Raven takes flight

Cultural artifacts play an important role in Raven Indigenous Summer Program ceremonies: staff members Master Sailor Carson Lampman (left) and Sailor First Class Kenidson Derival (right) transport two such items. Photo: Michael McWhinnie

Sonia Ng
NTG Communications

This summer’s iteration of the Royal Canadian Navy’s (RCN) Raven Indigenous Summer Program began in earnest Wednesday morning, Aug. 12, when 38 First Nation, Inuit, and Métis candidates from across Canada convened in the Collier Building theatre to undergo the first undertaking of their training: the Swearing-In Ceremony.

As candidates awaited the ceremony’s start, a mixture of excitement and curiosity was reflected in the fidgeting and leg-shaking amongst the seated group. Proceedings began with a greeting.

“You’re about to embark on an adventure that relatively few people get to experience,” said Petty Officer First Class (PO1) Michelle Howell, the Indigenous Program Coordinator at HMCS Venture, the training establishment responsible for conducting the training. “You are here today because you took a step that required a certain kind of courage, and for that I congratulate you. Welcome!”

The Raven Program began in 2003 and is marking its 20th anniversary this year. It is one of five Indigenous Summer Programs offered by the Canadian Armed Forces (CAF) and is open to any Canadian who identifies as Indigenous and is between the ages of 16 and 57. The training is a unique blend of Indigenous teachings, military training, and naval influence. Upon successful completion of their Basic Training Qualification, the recruits are offered the opportunity to continue with part time employment or a fulltime career with the CAF.

The swearing-in was presided by Captain Ryan Clarke and Lieutenant Shaun Lindner from Canadian Forces Recruiting Centre Detachment Victoria. Two by two, candidates came forward and either swore an oath or made a solemn affirmation of allegiance before the officers. The ceremony was the prelude to a six-week journey that will begin with a cultural experience followed by military training based on the Canadian Army Reserve Basic Military Qualification (BMQ) Training Plan.
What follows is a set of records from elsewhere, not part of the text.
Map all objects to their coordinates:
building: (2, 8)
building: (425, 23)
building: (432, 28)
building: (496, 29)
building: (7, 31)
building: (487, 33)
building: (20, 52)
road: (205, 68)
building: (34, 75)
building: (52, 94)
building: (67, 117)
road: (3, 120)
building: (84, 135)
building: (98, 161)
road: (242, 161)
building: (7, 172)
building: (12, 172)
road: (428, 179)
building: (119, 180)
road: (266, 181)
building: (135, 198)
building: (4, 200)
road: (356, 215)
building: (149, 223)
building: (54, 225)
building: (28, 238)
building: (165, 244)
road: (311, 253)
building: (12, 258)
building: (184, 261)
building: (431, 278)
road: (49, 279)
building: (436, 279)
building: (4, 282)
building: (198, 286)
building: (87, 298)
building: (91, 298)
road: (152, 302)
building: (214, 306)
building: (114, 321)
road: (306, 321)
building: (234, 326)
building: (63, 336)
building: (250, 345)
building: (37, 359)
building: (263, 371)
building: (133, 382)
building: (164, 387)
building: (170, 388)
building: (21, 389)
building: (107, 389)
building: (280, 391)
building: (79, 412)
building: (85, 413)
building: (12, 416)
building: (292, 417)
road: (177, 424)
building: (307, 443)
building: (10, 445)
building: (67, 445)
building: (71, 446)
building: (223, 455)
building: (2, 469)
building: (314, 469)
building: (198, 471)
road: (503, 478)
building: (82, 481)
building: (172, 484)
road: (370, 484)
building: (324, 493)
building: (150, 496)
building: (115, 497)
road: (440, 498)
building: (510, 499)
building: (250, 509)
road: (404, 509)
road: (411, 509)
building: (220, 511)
Over her six-year involvement with Raven, PO1 Howell has progressed from instructor to coordinator. Her enthusiasm for the program is apparent.
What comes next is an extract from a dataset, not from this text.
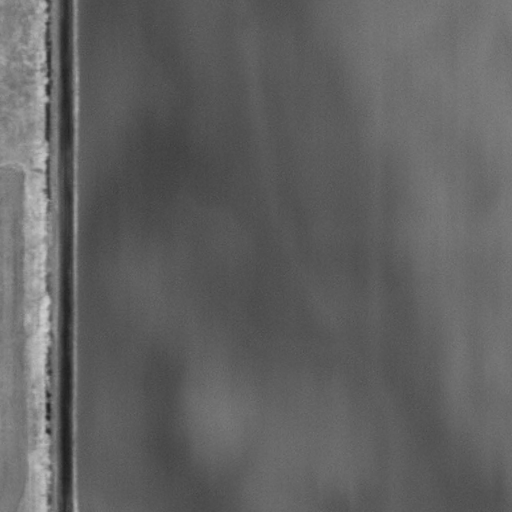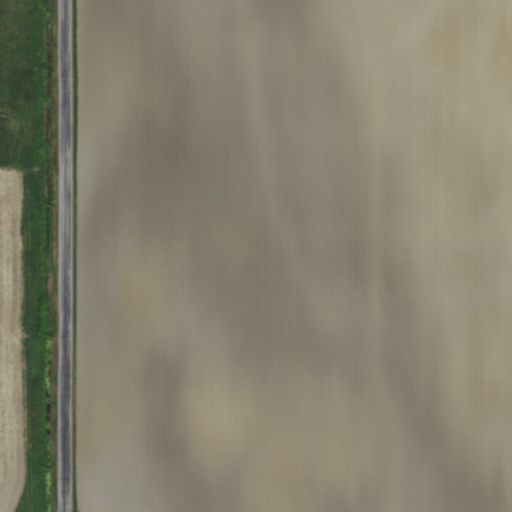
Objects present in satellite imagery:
road: (62, 256)
crop: (7, 269)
“This is an exciting time for the candidates,” she said. “For many, it is their first time away from home or even travelling by air.”

The program promotes the development of attributes that are highly valued beyond their military application, including self-confidence, respect, working with others, time management, and physical fitness.

“Raven is a richly rewarding program for the participants; however, it is equally gratifying for the staff who manage the training,” PO1 Howell said. “To watch the recruits grow in confidence, form friendships within their platoon, overcome challenges together, and ultimately support one-another in the achievement of their common goal is very fulfilling professionally.”

Even after two decades, the goal of the Raven Indigenous Summer Program has stayed the same, to build bridges within the Indigenous Communities throughout Canada. The program encourages participants to find out more about themselves and what they can achieve through hard work, perseverance, and teamwork. Whether or not they decide to pursue a career with the CAF, the experiences and skills gained through the Raven Program remain with participants for life.